Tout autour de nous, la campagne infinie, fraîchement labourée. Les bergeronnettes sautillaient d’un sillon à l’autre, hochant la queue, tandis que, du haut de l’azur, une alouette nous envoyait ses trilles.

Nous nous regardions, Brèche-Dent et moi, sans oser prononcer un mot. Ce n’était plus de la terreur, ce que nous sentions, mais un grand besoin de dormir. Jamais nous n’aurions cru que la misère des cojans et la cruauté des boyards déclencheraient de telles horreurs. Nous en avions les yeux pleins. Nos narines conservaient encore l’odeur du sang et de la poudre. Notre tête bourdonnait de tous les cris de désespoir entendus.

Cette histoire de chardons !

Maintenant, nous la croyions finie. Hélas, il n’en était rien !

Un bruit de galop nous réveilla brusquement. Costaké, debout dans la voiture, les rênes à la main, écouta un instant, pour se rendre compte d’où venait le bruit :

— C’est la cavalerie ! — murmura-t-il. — Ils sont derrière la colline !

— Hi ! les rouans ! Voici les « chardons » qui « se tiennent chardon à nos trousses[1] ! »

Ce furent les dernières paroles du bon Costaké.

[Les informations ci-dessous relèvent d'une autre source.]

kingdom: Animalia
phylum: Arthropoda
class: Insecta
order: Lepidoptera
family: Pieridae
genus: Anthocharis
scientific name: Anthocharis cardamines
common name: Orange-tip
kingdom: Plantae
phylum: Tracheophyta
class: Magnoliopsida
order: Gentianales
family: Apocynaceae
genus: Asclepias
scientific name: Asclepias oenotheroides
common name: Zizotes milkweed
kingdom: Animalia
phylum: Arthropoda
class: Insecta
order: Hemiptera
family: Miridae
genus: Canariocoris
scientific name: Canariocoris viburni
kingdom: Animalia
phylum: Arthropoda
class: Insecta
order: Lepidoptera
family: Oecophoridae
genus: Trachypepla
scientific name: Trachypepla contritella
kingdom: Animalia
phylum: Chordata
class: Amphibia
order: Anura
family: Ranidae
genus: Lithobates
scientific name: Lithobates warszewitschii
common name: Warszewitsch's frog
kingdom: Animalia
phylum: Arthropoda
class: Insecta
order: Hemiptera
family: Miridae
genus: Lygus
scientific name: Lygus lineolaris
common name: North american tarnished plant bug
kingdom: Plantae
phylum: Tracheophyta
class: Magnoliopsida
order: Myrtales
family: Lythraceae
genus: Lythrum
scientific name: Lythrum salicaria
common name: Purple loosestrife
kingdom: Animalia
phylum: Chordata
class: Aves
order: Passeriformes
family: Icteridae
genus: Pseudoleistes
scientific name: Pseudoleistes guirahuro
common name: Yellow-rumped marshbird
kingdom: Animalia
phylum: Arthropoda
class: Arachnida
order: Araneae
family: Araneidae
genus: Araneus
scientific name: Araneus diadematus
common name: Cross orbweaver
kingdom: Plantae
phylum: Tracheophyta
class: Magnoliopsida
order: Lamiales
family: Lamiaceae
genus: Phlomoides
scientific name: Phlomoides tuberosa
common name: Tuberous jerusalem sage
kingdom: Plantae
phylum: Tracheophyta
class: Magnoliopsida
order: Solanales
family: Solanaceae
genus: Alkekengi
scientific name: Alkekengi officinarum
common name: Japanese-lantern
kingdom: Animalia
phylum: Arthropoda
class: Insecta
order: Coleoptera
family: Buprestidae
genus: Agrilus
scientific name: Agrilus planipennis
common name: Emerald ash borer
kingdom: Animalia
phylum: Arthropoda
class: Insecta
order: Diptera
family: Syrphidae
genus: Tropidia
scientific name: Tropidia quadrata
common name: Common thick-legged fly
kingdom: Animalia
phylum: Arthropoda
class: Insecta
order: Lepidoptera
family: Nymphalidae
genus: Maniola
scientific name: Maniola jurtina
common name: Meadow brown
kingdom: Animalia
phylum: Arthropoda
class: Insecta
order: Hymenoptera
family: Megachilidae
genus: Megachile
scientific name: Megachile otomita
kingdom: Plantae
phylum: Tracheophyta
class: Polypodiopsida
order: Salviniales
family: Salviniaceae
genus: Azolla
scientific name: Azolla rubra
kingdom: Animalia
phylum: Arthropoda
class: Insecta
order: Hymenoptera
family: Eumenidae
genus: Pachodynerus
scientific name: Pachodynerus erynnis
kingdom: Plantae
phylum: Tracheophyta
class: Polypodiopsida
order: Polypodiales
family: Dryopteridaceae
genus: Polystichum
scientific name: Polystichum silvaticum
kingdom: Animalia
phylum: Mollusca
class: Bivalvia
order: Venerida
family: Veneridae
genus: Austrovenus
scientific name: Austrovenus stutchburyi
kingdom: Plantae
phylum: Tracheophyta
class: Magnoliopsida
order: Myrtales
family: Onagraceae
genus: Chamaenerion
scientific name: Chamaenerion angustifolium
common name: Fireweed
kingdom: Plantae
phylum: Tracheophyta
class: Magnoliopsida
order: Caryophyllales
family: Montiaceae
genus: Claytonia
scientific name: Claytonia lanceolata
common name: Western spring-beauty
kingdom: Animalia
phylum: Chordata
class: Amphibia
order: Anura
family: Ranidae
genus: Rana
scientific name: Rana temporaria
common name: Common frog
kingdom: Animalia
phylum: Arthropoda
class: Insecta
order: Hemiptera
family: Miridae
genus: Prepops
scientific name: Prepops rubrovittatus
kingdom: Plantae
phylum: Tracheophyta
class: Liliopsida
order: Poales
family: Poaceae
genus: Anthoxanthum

Trois cavaliers surgirent au tournant de la côte que nous venions de descendre. Invisibles pour eux, nous les regardions du fond de la voiture, où nous restions blottis, atterrés, le souffle coupé, alors que notre pauvre ami, ne se doutant peut-être pas que son dos leur offrait une cible, frappait, frappait. Ils ne firent qu’un bond, pour nous rattraper, et nous les vîmes stopper à cinquante pas, épauler leurs carabines et tirer. Dans la course assourdissante du véhicule, je sentis le corps de Costaké tomber par-dessus bord. Et ce

  1. Être « chardon », ou poursuivre, tel un chardon : expression roumaine caractérisant quelqu’un dont on ne peut se débarrasser.